Thoughts?  How much is Broadway impacted by our socio-political climate at any given time?  It is certainly a catalyst for expression in times of crisis but is it, itself, also expressed upon by the climate?

2 thoughts on “Christ Just Can’t Get a Break on Broadway

  1. It’s an intriguing question. It seems obvious that “Broadway”, as a metonym for all theatre, must be affected by our socio-political climate, and affected by it all the time, but I’m not sure whether the affect is really that obvious or measurable. If it were the interesting implication would be that playwrights and producers could tailor works to fit the current mood and have guaranteed hits. It seems like every time that’s tried, though, the result is guaranteed flops.

    You’ve reminded me, though, that I love the music of Jesus Christ Superstar but have always felt uncomfortable about liking it. I’ve also always been uncomfortable with organized religion, and also never enjoyed church. And as much as I’d enjoy a live production I’d have qualms about paying for a ticket, especially if I thought, even for a moment, that it would mean being associated with Tea Party or Christian conservative types.

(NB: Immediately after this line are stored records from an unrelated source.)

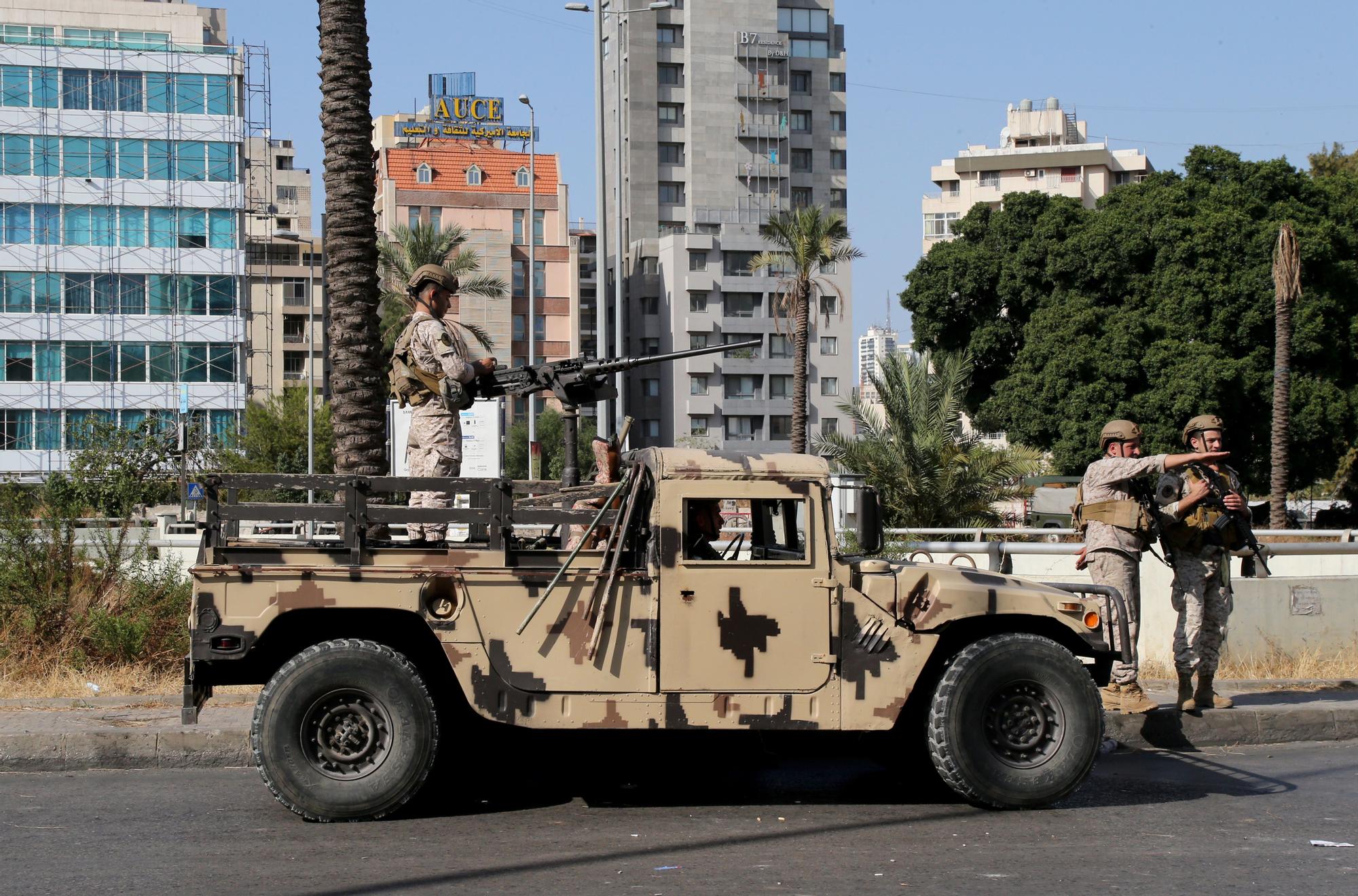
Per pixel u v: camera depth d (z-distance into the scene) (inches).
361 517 277.7
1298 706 392.2
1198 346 1578.5
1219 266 1606.8
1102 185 4266.7
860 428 1165.7
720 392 3454.7
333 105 549.3
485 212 3572.8
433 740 275.1
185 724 317.1
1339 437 1615.4
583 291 3683.6
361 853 249.4
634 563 287.7
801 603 283.4
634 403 3516.2
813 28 3863.2
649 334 3538.4
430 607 275.6
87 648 439.2
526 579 277.0
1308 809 292.2
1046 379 1628.9
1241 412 1595.7
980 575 302.2
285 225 3464.6
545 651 276.4
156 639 444.1
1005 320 1806.1
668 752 337.4
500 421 838.5
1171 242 1627.7
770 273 3499.0
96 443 1457.9
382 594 273.0
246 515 278.2
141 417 2517.2
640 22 3700.8
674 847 255.6
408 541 314.5
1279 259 1418.6
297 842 258.2
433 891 222.8
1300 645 474.6
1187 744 374.3
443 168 3614.7
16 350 2475.4
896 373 1144.8
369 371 550.9
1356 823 278.8
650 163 3676.2
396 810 275.9
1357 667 465.7
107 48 2559.1
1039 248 1729.8
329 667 271.7
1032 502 1611.7
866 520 285.9
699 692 279.1
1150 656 468.1
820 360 3528.5
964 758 285.6
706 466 283.9
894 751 328.8
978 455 1117.7
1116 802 299.9
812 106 3848.4
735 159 3722.9
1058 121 4453.7
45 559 460.1
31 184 2497.5
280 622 277.0
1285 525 1425.9
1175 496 356.5
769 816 285.3
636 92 3686.0
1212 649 383.9
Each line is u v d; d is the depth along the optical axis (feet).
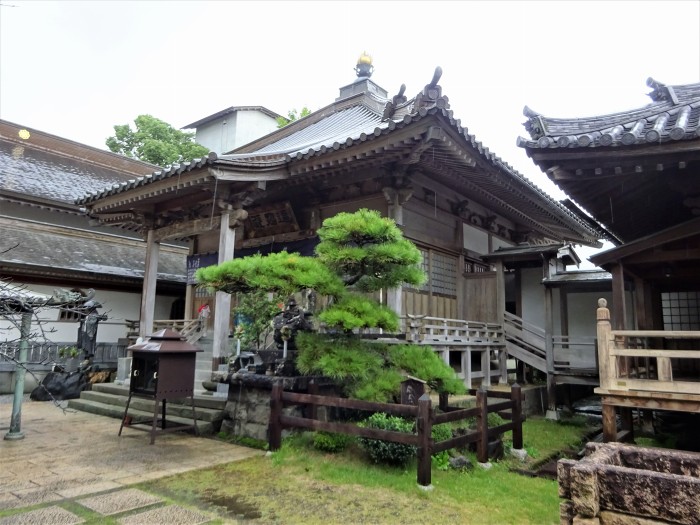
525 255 39.68
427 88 26.16
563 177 19.76
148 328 39.93
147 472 18.67
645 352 18.53
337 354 21.34
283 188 37.17
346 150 30.12
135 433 25.95
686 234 21.35
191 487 16.94
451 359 42.24
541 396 38.93
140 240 62.44
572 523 9.70
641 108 23.56
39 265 43.45
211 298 45.55
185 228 37.70
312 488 16.93
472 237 43.16
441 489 16.93
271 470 18.95
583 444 27.07
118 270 50.96
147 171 75.41
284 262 21.95
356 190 35.76
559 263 43.32
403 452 18.95
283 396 21.50
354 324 20.61
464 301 40.73
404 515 14.67
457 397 30.71
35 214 53.93
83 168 66.39
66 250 50.78
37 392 38.86
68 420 30.07
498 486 17.70
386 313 21.88
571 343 36.96
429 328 30.86
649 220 26.32
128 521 13.80
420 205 36.27
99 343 46.29
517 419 23.30
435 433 20.67
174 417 28.14
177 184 33.50
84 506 14.96
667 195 22.47
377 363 21.68
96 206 41.34
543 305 44.60
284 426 21.39
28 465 19.63
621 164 18.44
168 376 24.13
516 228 51.34
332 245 21.95
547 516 14.97
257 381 23.75
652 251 23.12
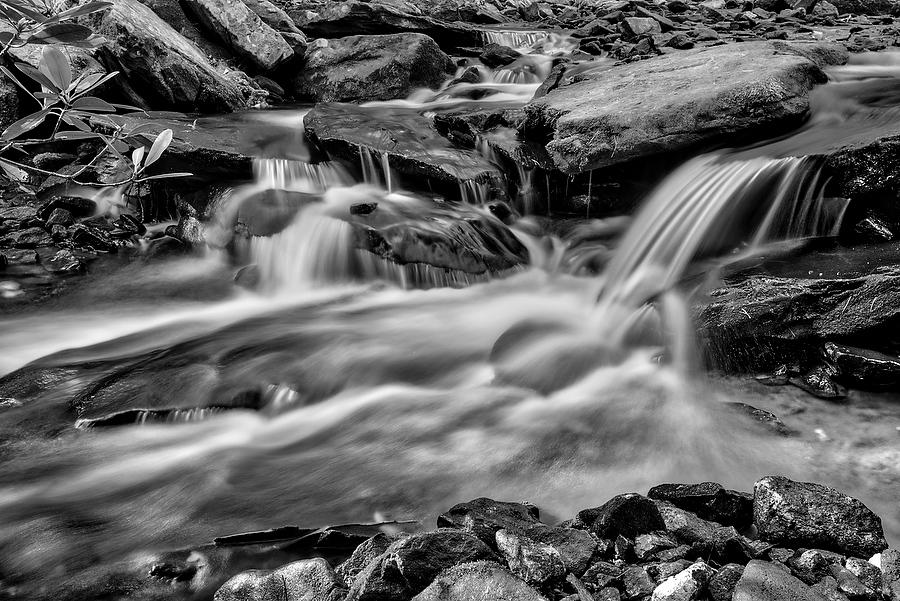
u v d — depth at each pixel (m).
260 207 6.89
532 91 10.29
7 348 5.32
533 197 7.15
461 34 12.98
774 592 2.35
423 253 6.29
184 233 7.27
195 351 4.97
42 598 2.74
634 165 6.42
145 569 2.89
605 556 2.71
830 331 4.30
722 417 3.98
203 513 3.29
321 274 6.50
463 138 7.77
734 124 6.08
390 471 3.62
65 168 8.01
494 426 4.03
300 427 4.19
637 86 7.11
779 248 5.19
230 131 8.17
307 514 3.26
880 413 3.96
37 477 3.62
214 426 4.19
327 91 10.95
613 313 5.24
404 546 2.49
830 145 5.39
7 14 2.56
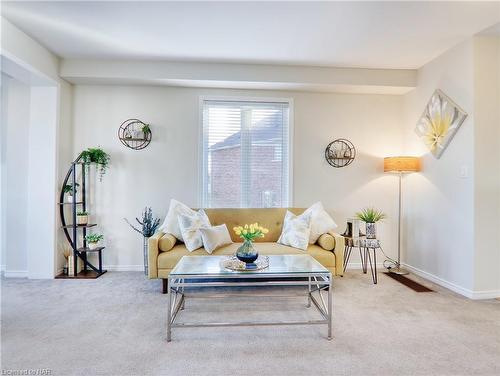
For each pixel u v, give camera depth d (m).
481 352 1.95
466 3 2.37
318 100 3.99
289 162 3.94
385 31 2.83
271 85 3.72
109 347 1.98
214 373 1.72
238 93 3.89
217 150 3.90
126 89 3.78
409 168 3.59
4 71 3.04
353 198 4.02
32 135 3.46
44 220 3.45
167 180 3.82
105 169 3.75
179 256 2.96
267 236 3.57
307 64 3.60
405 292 3.06
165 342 2.05
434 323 2.36
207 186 3.89
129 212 3.78
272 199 3.97
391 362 1.83
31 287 3.13
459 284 3.06
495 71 2.94
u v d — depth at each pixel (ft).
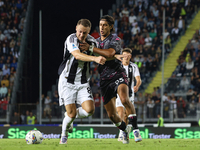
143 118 171.73
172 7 261.65
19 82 235.81
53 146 52.80
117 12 267.80
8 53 238.89
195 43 238.07
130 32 244.63
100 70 64.90
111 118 64.34
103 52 59.72
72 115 60.95
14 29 249.14
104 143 68.85
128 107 61.00
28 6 270.67
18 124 165.27
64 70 61.16
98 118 169.07
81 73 61.11
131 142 74.59
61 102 62.23
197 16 266.36
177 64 232.53
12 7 260.01
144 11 258.98
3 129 136.15
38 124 164.55
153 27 247.50
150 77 224.33
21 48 245.45
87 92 61.21
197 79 211.41
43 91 271.90
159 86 221.05
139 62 225.76
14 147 50.08
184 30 251.80
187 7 266.16
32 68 272.51
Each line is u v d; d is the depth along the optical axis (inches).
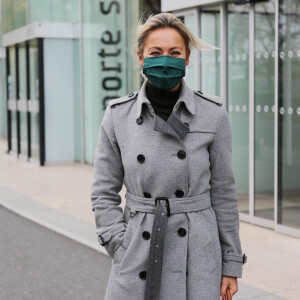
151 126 95.7
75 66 550.3
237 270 97.7
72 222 314.2
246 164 305.4
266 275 213.9
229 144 97.9
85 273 224.7
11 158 620.4
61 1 545.3
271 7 281.4
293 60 268.8
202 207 95.7
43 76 547.2
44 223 312.8
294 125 267.6
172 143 94.3
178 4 330.0
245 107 304.0
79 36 535.8
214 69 320.2
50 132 554.9
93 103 523.2
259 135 292.0
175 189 94.5
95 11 510.3
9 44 620.1
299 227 268.8
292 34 268.7
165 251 94.1
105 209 100.0
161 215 93.1
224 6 309.0
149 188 95.3
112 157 100.6
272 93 284.4
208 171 96.7
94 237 279.7
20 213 343.0
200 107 96.7
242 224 297.7
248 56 299.4
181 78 94.7
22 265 236.5
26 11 563.5
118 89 497.7
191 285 94.1
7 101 653.9
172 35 93.3
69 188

    Then again I remember that, when it first came out, Jesus Christ Superstar was considered heretical by some. When my parents went to see it they had to walk through a group of protesters telling them they were going to Hell. My mother told me she was pregnant with me at the time, which would definitely have interesting implications.

    • Thanks for the comment! I tend to agree that it isn’t as specific as I imagine it but the idea is intriguing. And you’re right, the “the world is thinking this thing so let’s create a show based on that” often seems doomed to fail.